Une nouvelle Pac entre en vigueur en 2015 pour une période allant jusqu’en 2020. Exemples.

La nouvelle politique agricole commune apparaît «à la carte, complexe et transitoire». Telle est la principale conclusion 
de la journée organisée par la Confédération nationale de l'élevage et l'Institut de l'élevage sur la mise en œuvre de la PAC chez les ruminants.
La nouvelle politique agricole commune apparaît «à la carte, complexe et transitoire». Telle est la principale conclusion
de la journée organisée par la Confédération nationale de l'élevage et l'Institut de l'élevage sur la mise en œuvre de la PAC chez les ruminants.
© Annick Conté

Sous le titre «La Pac dans tous ses États», l’Institut de l’élevage, sous la présidence de Martial Marguet, et la Confédération nationale de l’élevage (CNE), présidée par Jean-Pierre Fleury ont organisé une demi-journée de présentation, le 20 novembre à Paris, sur les déclinaisons de la Pac et de ses impacts dans les différents pays européens.
Sept pays-membres (Allemagne, Angleterre, Espagne, Irlande, Italie, Pays-bas et Pologne) ont accepté de venir expliquer cette nouvelle Pac applicable en 2015.
En préambule, Philippe Chotteau, du département économie de l’Institut de l’élevage, a rappelé les choix français en la matière, avec un objectif à atteindre en 2019 : 31 % des aides directes vont au régime de paiement de base, 30 % concernent les paiement verts, un objectif de 20 % est fixé pour le paiement redistributif, les soutiens couplés représentent 13 % + 2 %, 1 % est alloué aux jeunes agriculteurs et 3 % sont transférés du premier pilier vers le deuxième pilier.

Allemagne
L’Allemand Simon Schluetter, responsable de la section laitière au DBV, a ouvert les présentations en rappelant l’importance du marché export laitier pour son pays.

> [SUJET À TRAITER] Reproduisez à l'identique l'intégralité du texte sur la nouvelle PAC. Ces enregistrements proviennent d'une autre source.

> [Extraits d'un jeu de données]

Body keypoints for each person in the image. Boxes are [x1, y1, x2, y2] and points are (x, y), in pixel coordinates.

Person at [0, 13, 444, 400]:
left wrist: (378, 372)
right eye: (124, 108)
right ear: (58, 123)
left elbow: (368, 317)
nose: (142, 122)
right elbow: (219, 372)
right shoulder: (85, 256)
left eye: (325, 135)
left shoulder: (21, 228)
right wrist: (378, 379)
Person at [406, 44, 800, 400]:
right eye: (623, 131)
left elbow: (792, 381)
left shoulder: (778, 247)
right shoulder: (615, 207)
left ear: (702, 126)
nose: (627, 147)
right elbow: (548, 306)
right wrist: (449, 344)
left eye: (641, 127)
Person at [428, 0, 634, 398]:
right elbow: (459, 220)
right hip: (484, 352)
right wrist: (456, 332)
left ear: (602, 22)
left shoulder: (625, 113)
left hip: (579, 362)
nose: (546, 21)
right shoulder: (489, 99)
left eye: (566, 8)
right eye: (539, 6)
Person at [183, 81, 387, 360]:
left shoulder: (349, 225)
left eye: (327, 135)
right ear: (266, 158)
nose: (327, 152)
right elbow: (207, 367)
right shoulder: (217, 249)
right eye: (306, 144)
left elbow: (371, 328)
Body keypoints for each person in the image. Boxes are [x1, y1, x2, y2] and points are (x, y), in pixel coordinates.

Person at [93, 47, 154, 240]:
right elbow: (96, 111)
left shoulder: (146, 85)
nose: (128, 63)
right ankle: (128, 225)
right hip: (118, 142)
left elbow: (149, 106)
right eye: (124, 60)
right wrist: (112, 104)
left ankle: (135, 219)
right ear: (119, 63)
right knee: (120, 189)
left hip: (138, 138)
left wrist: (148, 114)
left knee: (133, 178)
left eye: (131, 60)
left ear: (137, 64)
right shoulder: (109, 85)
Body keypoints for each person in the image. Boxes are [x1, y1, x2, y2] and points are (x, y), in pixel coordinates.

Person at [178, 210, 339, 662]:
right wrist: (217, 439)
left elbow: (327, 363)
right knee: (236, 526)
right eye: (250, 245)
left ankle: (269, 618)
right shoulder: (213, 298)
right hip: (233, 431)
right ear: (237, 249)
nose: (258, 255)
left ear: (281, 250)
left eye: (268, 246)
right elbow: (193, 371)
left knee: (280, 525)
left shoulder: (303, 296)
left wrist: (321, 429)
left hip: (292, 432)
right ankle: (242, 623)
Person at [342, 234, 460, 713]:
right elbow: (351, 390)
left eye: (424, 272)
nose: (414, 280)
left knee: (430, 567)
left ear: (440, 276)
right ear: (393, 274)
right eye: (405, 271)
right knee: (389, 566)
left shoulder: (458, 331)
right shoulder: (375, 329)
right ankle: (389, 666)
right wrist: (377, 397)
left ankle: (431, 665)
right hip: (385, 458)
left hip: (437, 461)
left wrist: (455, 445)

> [SOLUTION DE L'EXERCICE]
Une nouvelle Pac entre en vigueur en 2015 pour une période allant jusqu’en 2020. Exemples.

La nouvelle politique agricole commune apparaît «à la carte, complexe et transitoire». Telle est la principale conclusion 
de la journée organisée par la Confédération nationale de l'élevage et l'Institut de l'élevage sur la mise en œuvre de la PAC chez les ruminants.
La nouvelle politique agricole commune apparaît «à la carte, complexe et transitoire». Telle est la principale conclusion
de la journée organisée par la Confédération nationale de l'élevage et l'Institut de l'élevage sur la mise en œuvre de la PAC chez les ruminants.
© Annick Conté

Sous le titre «La Pac dans tous ses États», l’Institut de l’élevage, sous la présidence de Martial Marguet, et la Confédération nationale de l’élevage (CNE), présidée par Jean-Pierre Fleury ont organisé une demi-journée de présentation, le 20 novembre à Paris, sur les déclinaisons de la Pac et de ses impacts dans les différents pays européens.
Sept pays-membres (Allemagne, Angleterre, Espagne, Irlande, Italie, Pays-bas et Pologne) ont accepté de venir expliquer cette nouvelle Pac applicable en 2015.
En préambule, Philippe Chotteau, du département économie de l’Institut de l’élevage, a rappelé les choix français en la matière, avec un objectif à atteindre en 2019 : 31 % des aides directes vont au régime de paiement de base, 30 % concernent les paiement verts, un objectif de 20 % est fixé pour le paiement redistributif, les soutiens couplés représentent 13 % + 2 %, 1 % est alloué aux jeunes agriculteurs et 3 % sont transférés du premier pilier vers le deuxième pilier.

Allemagne
L’Allemand Simon Schluetter, responsable de la section laitière au DBV, a ouvert les présentations en rappelant l’importance du marché export laitier pour son pays.